• _Instruction_
Please rewrite each of the items below, replacing "Wikipedia" with "Rosetta Code" and leaving everything else unchanged.

[Source texts of formatted documents]
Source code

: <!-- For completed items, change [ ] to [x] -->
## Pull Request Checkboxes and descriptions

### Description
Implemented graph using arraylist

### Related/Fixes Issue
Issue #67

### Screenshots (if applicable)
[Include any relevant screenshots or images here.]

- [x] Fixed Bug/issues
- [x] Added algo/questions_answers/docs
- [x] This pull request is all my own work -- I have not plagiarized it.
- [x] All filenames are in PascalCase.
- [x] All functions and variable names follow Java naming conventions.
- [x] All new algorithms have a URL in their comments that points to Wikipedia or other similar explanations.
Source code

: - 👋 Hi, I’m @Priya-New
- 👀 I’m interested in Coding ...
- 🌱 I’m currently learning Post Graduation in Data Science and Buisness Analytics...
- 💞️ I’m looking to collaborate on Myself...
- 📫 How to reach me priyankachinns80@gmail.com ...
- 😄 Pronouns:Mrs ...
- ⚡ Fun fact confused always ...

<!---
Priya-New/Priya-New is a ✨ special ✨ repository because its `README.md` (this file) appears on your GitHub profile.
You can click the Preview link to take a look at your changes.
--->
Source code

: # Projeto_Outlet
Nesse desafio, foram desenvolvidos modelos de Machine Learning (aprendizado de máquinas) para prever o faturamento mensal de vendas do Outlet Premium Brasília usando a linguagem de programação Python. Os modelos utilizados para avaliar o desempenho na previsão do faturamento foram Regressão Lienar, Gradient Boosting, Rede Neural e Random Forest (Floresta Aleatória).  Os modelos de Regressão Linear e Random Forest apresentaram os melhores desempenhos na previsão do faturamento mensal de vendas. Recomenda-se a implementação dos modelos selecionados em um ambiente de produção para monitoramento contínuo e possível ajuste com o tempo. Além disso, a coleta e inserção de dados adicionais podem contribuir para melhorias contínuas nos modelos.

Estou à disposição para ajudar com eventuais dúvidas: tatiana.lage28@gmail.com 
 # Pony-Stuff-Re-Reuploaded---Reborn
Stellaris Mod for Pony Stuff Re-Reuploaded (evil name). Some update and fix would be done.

• _Answer area_
Source code

: <!-- For completed items, change [ ] to [x] -->
## Pull Request Checkboxes and descriptions

### Description
Implemented graph using arraylist

### Related/Fixes Issue
Issue #67

### Screenshots (if applicable)
[Include any relevant screenshots or images here.]

- [x] Fixed Bug/issues
- [x] Added algo/questions_answers/docs
- [x] This pull request is all my own work -- I have not plagiarized it.
- [x] All filenames are in PascalCase.
- [x] All functions and variable names follow Java naming conventions.
- [x] All new algorithms have a URL in their comments that points to Rosetta Code or other similar explanations.
Source code

: - 👋 Hi, I’m @Priya-New
- 👀 I’m interested in Coding ...
- 🌱 I’m currently learning Post Graduation in Data Science and Buisness Analytics...
- 💞️ I’m looking to collaborate on Myself...
- 📫 How to reach me priyankachinns80@gmail.com ...
- 😄 Pronouns:Mrs ...
- ⚡ Fun fact confused always ...

<!---
Priya-New/Priya-New is a ✨ special ✨ repository because its `README.md` (this file) appears on your GitHub profile.
You can click the Preview link to take a look at your changes.
--->
Source code

: # Projeto_Outlet
Nesse desafio, foram desenvolvidos modelos de Machine Learning (aprendizado de máquinas) para prever o faturamento mensal de vendas do Outlet Premium Brasília usando a linguagem de programação Python. Os modelos utilizados para avaliar o desempenho na previsão do faturamento foram Regressão Lienar, Gradient Boosting, Rede Neural e Random Forest (Floresta Aleatória).  Os modelos de Regressão Linear e Random Forest apresentaram os melhores desempenhos na previsão do faturamento mensal de vendas. Recomenda-se a implementação dos modelos selecionados em um ambiente de produção para monitoramento contínuo e possível ajuste com o tempo. Além disso, a coleta e inserção de dados adicionais podem contribuir para melhorias contínuas nos modelos.

Estou à disposição para ajudar com eventuais dúvidas: tatiana.lage28@gmail.com 
 # Pony-Stuff-Re-Reuploaded---Reborn
Stellaris Mod for Pony Stuff Re-Reuploaded (evil name). Some update and fix would be done.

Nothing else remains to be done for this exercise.